### SOURCE TEXT ###

[MDEV-29928] Assertion `!(old_n_ref >> 31)' failed seen on BB for rpl.rpl_parallel_optimistic_xa Created: 2022-11-01  Updated: 2022-11-01  Resolved: 2022-11-01

Status: Closed
Project: MariaDB Server
Component/s: Replication, Storage Engine - InnoDB, Tests
Affects Version/s: 10.6
Fix Version/s: N/A

Type: Bug Priority: Major
Reporter: Angelique Sklavounos (Inactive) Assignee: Marko Mäkelä
Resolution: Fixed Votes: 0
Labels: None


 Description   

This failure has been seen a few times recently since https://buildbot.askmonty.org/buildbot/builders/kvm-ubsan/builds/3149 (based on a search of set_skip_lock_inheritance in Failure Output)

### DATA LISTING ###

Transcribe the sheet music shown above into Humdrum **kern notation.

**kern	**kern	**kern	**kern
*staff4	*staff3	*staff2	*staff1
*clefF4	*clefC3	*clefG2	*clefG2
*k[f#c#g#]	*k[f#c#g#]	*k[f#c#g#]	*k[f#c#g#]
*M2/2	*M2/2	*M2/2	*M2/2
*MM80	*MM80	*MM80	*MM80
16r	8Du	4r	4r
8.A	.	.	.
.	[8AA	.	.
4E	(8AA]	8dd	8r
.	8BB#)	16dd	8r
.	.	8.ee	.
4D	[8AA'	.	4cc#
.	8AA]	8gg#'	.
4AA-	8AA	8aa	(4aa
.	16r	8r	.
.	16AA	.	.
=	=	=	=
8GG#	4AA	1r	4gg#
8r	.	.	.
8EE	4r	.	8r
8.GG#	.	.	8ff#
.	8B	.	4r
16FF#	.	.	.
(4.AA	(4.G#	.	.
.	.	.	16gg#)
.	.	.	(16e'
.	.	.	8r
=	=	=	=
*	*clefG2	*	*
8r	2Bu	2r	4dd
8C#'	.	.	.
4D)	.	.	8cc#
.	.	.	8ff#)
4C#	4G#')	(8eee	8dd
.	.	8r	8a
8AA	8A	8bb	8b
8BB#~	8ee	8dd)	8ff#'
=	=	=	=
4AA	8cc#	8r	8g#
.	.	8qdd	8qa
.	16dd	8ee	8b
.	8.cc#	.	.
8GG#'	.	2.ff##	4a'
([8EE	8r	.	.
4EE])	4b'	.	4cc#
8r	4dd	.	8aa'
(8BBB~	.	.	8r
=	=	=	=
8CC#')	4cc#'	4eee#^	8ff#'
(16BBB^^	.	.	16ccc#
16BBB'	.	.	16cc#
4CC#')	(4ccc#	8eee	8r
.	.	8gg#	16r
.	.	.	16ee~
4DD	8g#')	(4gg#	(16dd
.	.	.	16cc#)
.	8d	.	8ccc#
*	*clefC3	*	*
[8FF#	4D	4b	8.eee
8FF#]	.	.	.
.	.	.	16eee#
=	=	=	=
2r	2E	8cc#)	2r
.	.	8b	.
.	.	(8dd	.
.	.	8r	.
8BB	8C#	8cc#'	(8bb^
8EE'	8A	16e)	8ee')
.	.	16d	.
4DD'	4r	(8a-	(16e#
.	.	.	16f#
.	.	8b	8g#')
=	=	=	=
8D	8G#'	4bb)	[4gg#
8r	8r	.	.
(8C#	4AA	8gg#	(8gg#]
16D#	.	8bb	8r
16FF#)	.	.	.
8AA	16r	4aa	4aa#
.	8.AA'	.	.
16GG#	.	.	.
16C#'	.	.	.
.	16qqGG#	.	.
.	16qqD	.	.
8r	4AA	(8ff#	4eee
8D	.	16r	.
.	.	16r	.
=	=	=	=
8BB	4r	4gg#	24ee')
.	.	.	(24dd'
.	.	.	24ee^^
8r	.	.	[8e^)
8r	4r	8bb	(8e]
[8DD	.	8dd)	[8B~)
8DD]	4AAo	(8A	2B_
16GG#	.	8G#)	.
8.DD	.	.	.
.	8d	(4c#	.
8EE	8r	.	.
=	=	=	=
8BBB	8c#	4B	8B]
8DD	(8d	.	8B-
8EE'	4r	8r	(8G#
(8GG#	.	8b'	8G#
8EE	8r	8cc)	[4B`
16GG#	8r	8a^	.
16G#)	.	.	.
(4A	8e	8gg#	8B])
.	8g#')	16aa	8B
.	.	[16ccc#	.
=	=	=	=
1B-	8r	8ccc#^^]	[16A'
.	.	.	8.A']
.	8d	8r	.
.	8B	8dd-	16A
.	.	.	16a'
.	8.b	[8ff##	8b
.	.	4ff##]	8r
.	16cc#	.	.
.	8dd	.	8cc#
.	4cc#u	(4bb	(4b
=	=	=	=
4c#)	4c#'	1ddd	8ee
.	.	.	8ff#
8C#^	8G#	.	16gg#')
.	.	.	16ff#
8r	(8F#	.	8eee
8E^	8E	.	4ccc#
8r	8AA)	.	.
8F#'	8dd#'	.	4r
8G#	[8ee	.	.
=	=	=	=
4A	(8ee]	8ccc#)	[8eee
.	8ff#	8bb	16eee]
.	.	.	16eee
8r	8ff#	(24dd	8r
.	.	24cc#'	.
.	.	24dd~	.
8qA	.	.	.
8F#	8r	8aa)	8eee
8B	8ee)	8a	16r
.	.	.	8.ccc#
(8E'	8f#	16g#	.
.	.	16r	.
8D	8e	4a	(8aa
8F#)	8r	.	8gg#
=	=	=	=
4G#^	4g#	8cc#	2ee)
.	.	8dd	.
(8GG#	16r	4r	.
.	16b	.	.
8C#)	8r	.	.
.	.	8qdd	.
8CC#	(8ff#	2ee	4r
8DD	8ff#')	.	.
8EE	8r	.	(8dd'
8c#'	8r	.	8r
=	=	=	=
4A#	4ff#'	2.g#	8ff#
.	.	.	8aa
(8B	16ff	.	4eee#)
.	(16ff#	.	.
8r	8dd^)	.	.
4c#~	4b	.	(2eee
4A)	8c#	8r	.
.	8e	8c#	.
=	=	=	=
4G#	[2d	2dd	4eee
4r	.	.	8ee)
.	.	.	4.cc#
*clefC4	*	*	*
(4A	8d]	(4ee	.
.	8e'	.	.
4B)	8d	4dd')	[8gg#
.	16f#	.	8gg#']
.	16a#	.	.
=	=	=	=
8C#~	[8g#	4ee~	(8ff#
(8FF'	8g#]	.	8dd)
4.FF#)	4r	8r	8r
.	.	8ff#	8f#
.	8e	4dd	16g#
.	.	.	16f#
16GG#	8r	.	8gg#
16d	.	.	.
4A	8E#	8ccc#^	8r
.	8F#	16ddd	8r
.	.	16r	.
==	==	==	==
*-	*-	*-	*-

###

• [TASKS TO CARRY OUT]:
#1 Summarize the bug report in two sentences.
#2 Copy the part of the bug report starting with "Type: Bug Priority: Major" and going on through "in Failure Output)".
The lines have nothing to do with these tasks.

• [PROBLEM SOLUTIONS]:
#1 MDEV-29928 is a major MariaDB Server bug in which the assertion `!(old_n_ref >> 31)' failed for rpl.rpl_parallel_optimistic_xa, affecting version 10.6 and the Replication, InnoDB and Tests components. The failure had been seen a few times since a kvm-ubsan build, and the report, assigned to Marko Mäkelä, is closed as fixed.

#2
Type: Bug Priority: Major
Reporter: Angelique Sklavounos (Inactive) Assignee: Marko Mäkelä
Resolution: Fixed Votes: 0
Labels: None


 Description   

This failure has been seen a few times recently since https://buildbot.askmonty.org/buildbot/builders/kvm-ubsan/builds/3149 (based on a search of set_skip_lock_inheritance in Failure Output)